Columbiana eyes an innovative way to fill vacant storefronts: shark tank
COLUMBIANA –City and community leaders want to take a “Shark Tank” approach in trying to fill vacant storefronts.
City Manager Lance Willard reported at this week’s city council meeting the local progress committee wants to create a panel similar to the popular ABC television program to vet applicants, with the selected startup business receiving free rent for a year.
The panel of “sharks” — consisting of yet-to-be named community leaders and local entrepreneurs — would interview applicants during an open event held somewhere in town, such as the Main Street Theater.
“We’re going to have a call for concepts … where we’ll take up to 40 applications for a new business idea they want to put in our downtown. We will pick one we think is the best one, and the prize will be free rent,” Willard said.
He envisions that the list of applicants would be narrowed to 10. “They will come in and come across the stage and make a pitch” just like on “Shark Tank,” Willard said. “What won’t happen is the panelists will not be the investors. The panel will just pick the best idea and they will go in with their own capital.”
Willard said realtor Rollin Gosney, who owns several vacant storefronts, has agreed to participate in the program by making one of his storefronts available. While the rent would be free for the business startup, Gosney would still get paid. Rent is $1,000 a month for one year, and Willard said they are looking for 12 sponsors to donate $1,000 each to cover the cost. The Community Foundation and Restoration and Beautification Committee of Columbiana have expressed interest in making donations.
The idea is still in the early planning stages, and the progress committee is scheduled to meet on Sept. 11 to begin working out the details. Officials from the Youngstown Business Incubator (YBI) are expected to be involved at some point to assist the committee. Willard said they got the Shark Tank idea from YBI, which hosted its own Shark Tank event in May.
Willard said the Shark Tank idea came up during a recent meeting of the progress committee, created as a result of the city’s involvement with the Ohio Rural Community Assistance Program. “We meet every month and we do things, and we’re always looking at new things trying to help the downtown …. and one of the ideas is to have some influence on the empty storefronts,” he said.
The Shark Tank idea also builds on the pop-up business concept also embraced by the progress committee. The idea behind the pop-up concept is for participating landlords to give one month free rent and utilities to a new business, which would determine after 30 days if it wants to enter into a long-term lease.

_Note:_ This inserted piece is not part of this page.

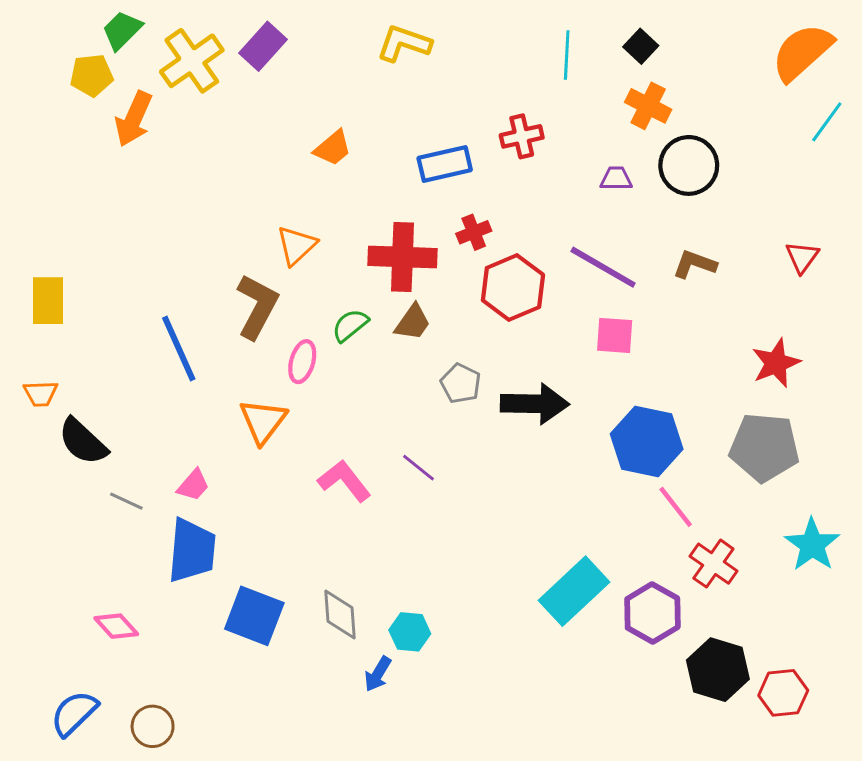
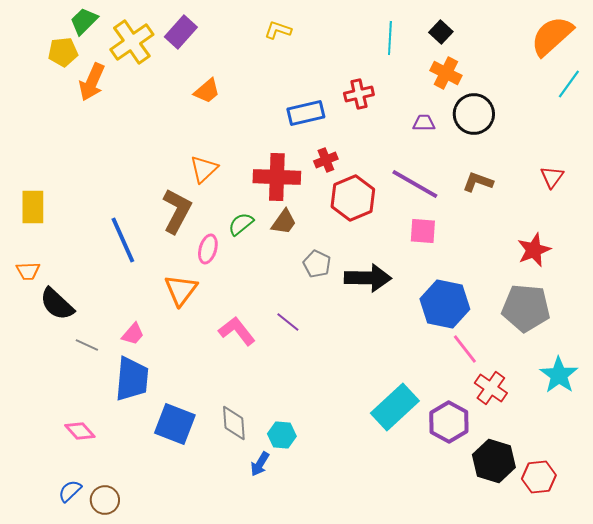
yellow L-shape: (404, 43) -> (278, 30), size x0.7
orange trapezoid: (333, 148) -> (207, 91), moved
blue semicircle: (74, 713) -> (70, 491), moved, size x0.7

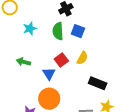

Last month, an antique store went into the building owned by Gosney at the corner of West Friend and South Main streets as a pop-up business, and Willard said the owner has been overwhelmed by the foot traffic and interest. “The idea is just to get them in to test it out … All of a sudden people started lining up, looking in the windows and taking pictures,” he said.
The business owner has asked the landlord for a longer lease, and because of the interest in the antique shop other businesses are planning to rent out the upper floors of the building.
Willard continues to work with Town Center Associates, the consulting firm that specializes in revitalizing small town central business districts. Council hired TCA earlier in the year, and TCA is also being used by Lisbon and Salem to help them.
TCA is currently working with the city and owners of vacant storefronts to put signs in their windows stating whether they are for lease or sale, along with contact information. TCA will also create an online map of downtown businesses on its website that anyone access to determine if their are any vacancies and who to call.
“There are different ways to impact and fill empty storefronts,” Willard said.